In October 2000 the Department of Conservation issued a discussion document on the review of the Act, which attracted 256 public submissions.
The Marine Reserves Bill was subsequently drafted and introduced to Parliament in June 2002.
The bill would establish marine reserves as the main tool to protect marine life and environments that are considered, rare, distinctive or representative.
It establishes a framework in which marine reserves would be proposed, consulted on, managed and enforced, confirms that they would be strictly “no take” reserves, and outlines which other activities would be permitted or banned within marine reserves.
The bill had its first reading in Parliament in October 2002, when it was referred to the Local Government and Environment Select Committee, and public submissions on the bill closed in 2003. However, the bill is yet to be passed into law.

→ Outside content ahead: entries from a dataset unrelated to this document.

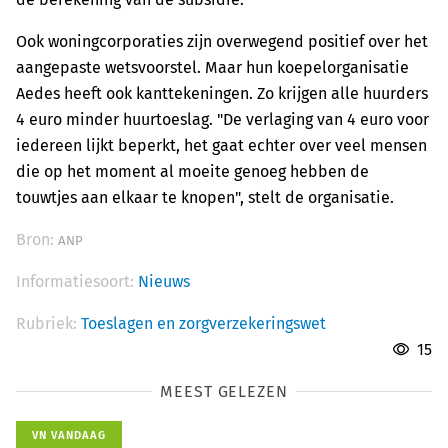
Ook woningcorporaties zijn overwegend positief over het
aangepaste wetsvoorstel. Maar hun koepelorganisatie
Aedes heeft ook kanttekeningen. Zo krijgen alle huurders
4 euro minder huurtoeslag. "De verlaging van 4 euro voor
iedereen lijkt beperkt, het gaat echter over veel mensen
die op het moment al moeite genoeg hebben de
touwtjes aan elkaar te knopen", stelt de organisatie.
Bron:
ANP
Informatiesoort:
Nieuws
Rubriek:
Toeslagen en zorgverzekeringswet
15
MEEST GELEZEN
VN VANDAAG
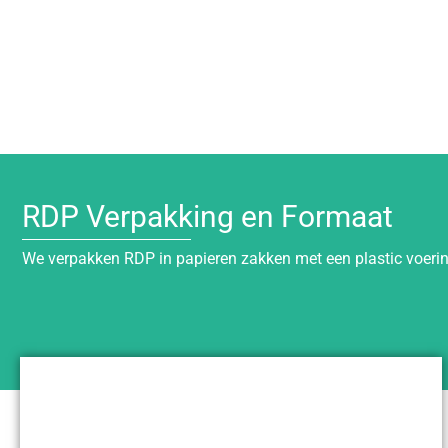
RDP Verpakking en Formaat
We verpakken RDP in papieren zakken met een plastic voering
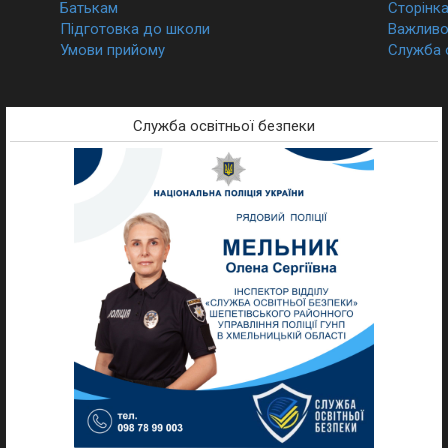
Батькам
Сторінк
Підготовка до школи
Важливо 
Умови прийому
Служба 
Служба освітньої безпеки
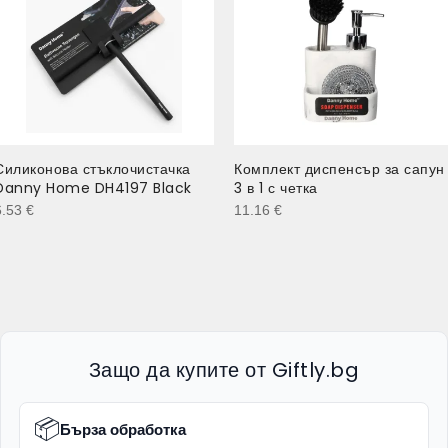
Силиконова стъклочистачка
Комплект диспенсър за сапун
Danny Home DH4197 Black
3 в 1 с четка
6.53
€
11.16
€
Защо да купите от Giftly.bg
📦
Бърза обработка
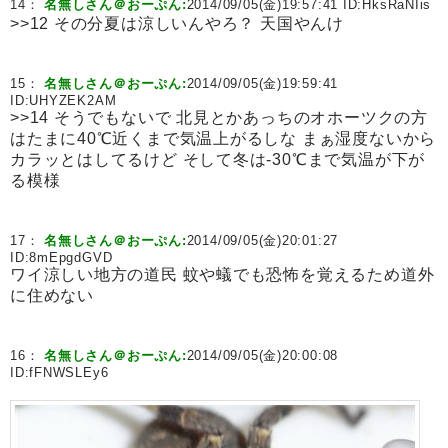
14：
名無しさん＠おーぷん:
2014/09/05(金)19:57:41 ID:
HksRaNIis
>>12 その分夏は涼しいんやろ？ 天国やんけ
15：
名無しさん＠おーぷん:
2014/09/05(金)19:59:41
ID:
UHYZEK2AM
>>14 そうでもないで 北見とかあっちのオホーツクの方
はたまに40℃近くまで気温上がるしな まぁ湿度ないから
カラッとはしてるけど そして冬は-30℃まで気温が下が
る模様
17：
名無しさん＠おーぷん:
2014/09/05(金)20:01:27
ID:
8mEpgdGVD
ワイ涼しい地方の道民 蚊や蟻でも恐怖を覚えるため道外
に住めない
16：
名無しさん＠おーぷん:
2014/09/05(金)20:00:08
ID:
fFNWSLEy6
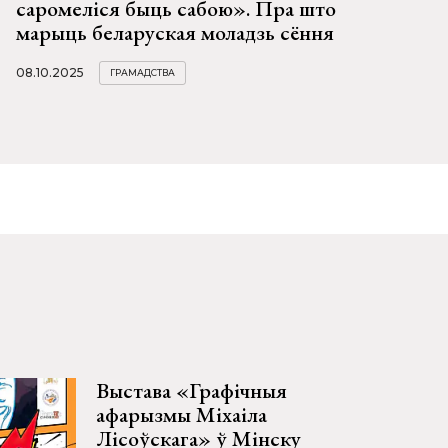
саромеліся быць сабою». Пра што
марыць беларуская моладзь сёння
08.10.2025
ГРАМАДСТВА
Выстава «Графічныя
афарызмы Міхаіла
Лісоўскага» ў Мінску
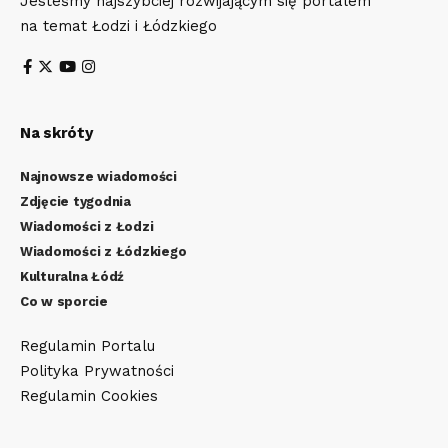
Jesteśmy najszybciej rozwijającym się portalem
na temat Łodzi i Łódzkiego
Na skróty
Najnowsze wiadomości
Zdjęcie tygodnia
Wiadomości z Łodzi
Wiadomości z Łódzkiego
Kulturalna Łódź
Co w sporcie
Regulamin Portalu
Polityka Prywatności
Regulamin Cookies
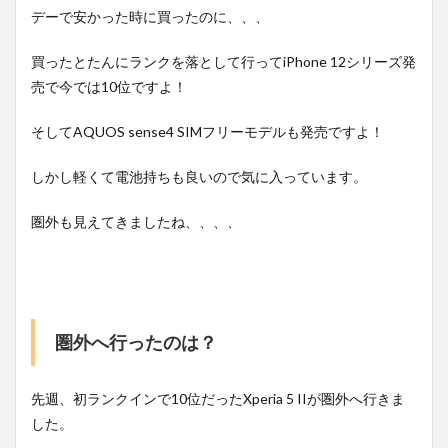
デーで安かった時に買ったのに、、、
買ったとたんにランクを落として行ってiPhone 12シリーズ発
売で今では10位ですよ！
そしてAQUOS sense4 SIMフリーモデルも発売ですよ！
しかし軽くて電池持ちも良いので気に入っています。
圏外も見えてきましたね、、、、
圏外へ行ったのは？
先週、初ランクインで10位だったXperia 5 IIが圏外へ行きま
した。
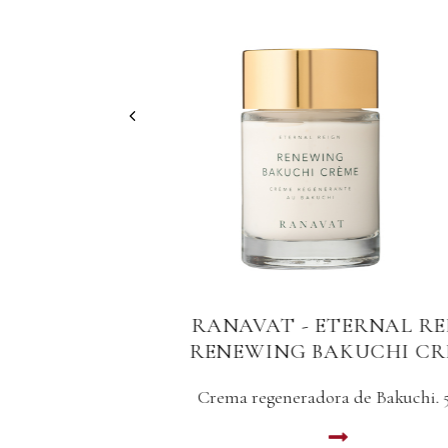
G
RANAVAT - ETERNAL REIGN
RENEWING BAKUCHI CREME
0ml
Crema regeneradora de Bakuchi. 50ml
LEER MAS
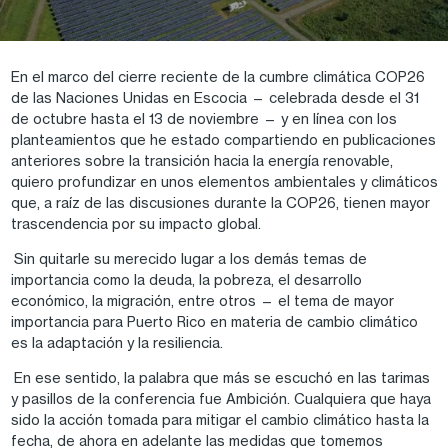
En el marco del cierre reciente de la cumbre climática COP26
de las Naciones Unidas en Escocia — celebrada desde el 31
de octubre hasta el 13 de noviembre — y en línea con los
planteamientos que he estado compartiendo en publicaciones
anteriores sobre la transición hacia la energía renovable,
quiero profundizar en unos elementos ambientales y climáticos
que, a raíz de las discusiones durante la COP26, tienen mayor
trascendencia por su impacto global.
Sin quitarle su merecido lugar a los demás temas de
importancia como la deuda, la pobreza, el desarrollo
económico, la migración, entre otros — el tema de mayor
importancia para Puerto Rico en materia de cambio climático
es la adaptación y la resiliencia.
En ese sentido, la palabra que más se escuchó en las tarimas
y pasillos de la conferencia fue Ambición. Cualquiera que haya
sido la acción tomada para mitigar el cambio climático hasta la
fecha, de ahora en adelante las medidas que tomemos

Forest & Bird considers that the following changes to the Marine Reserves Act are essential if it is to become an effective tool for marine conservation:
The area in which reserves can be established should be extended to cover all of New Zealand's Exclusive Economic Zone (200 nautical miles from the coast). Currently marine reserves can only be created within our territorial sea (12 nautical miles from shore).
There must be a network of reserves to protect representative environments, such as different habitats, unusual areas and spawning areas.
The purpose of marine reserves must be expanded to include protection of biodiversity.
The reserves application process must be simplified so it is faster and cheaper (currently applications can take many years to be processed).
The Conservation Minister (rather than the Fisheries Minister) should have the final say on the location and size of marine reserves.
Reserves must be strictly no-take (no fishing or mining).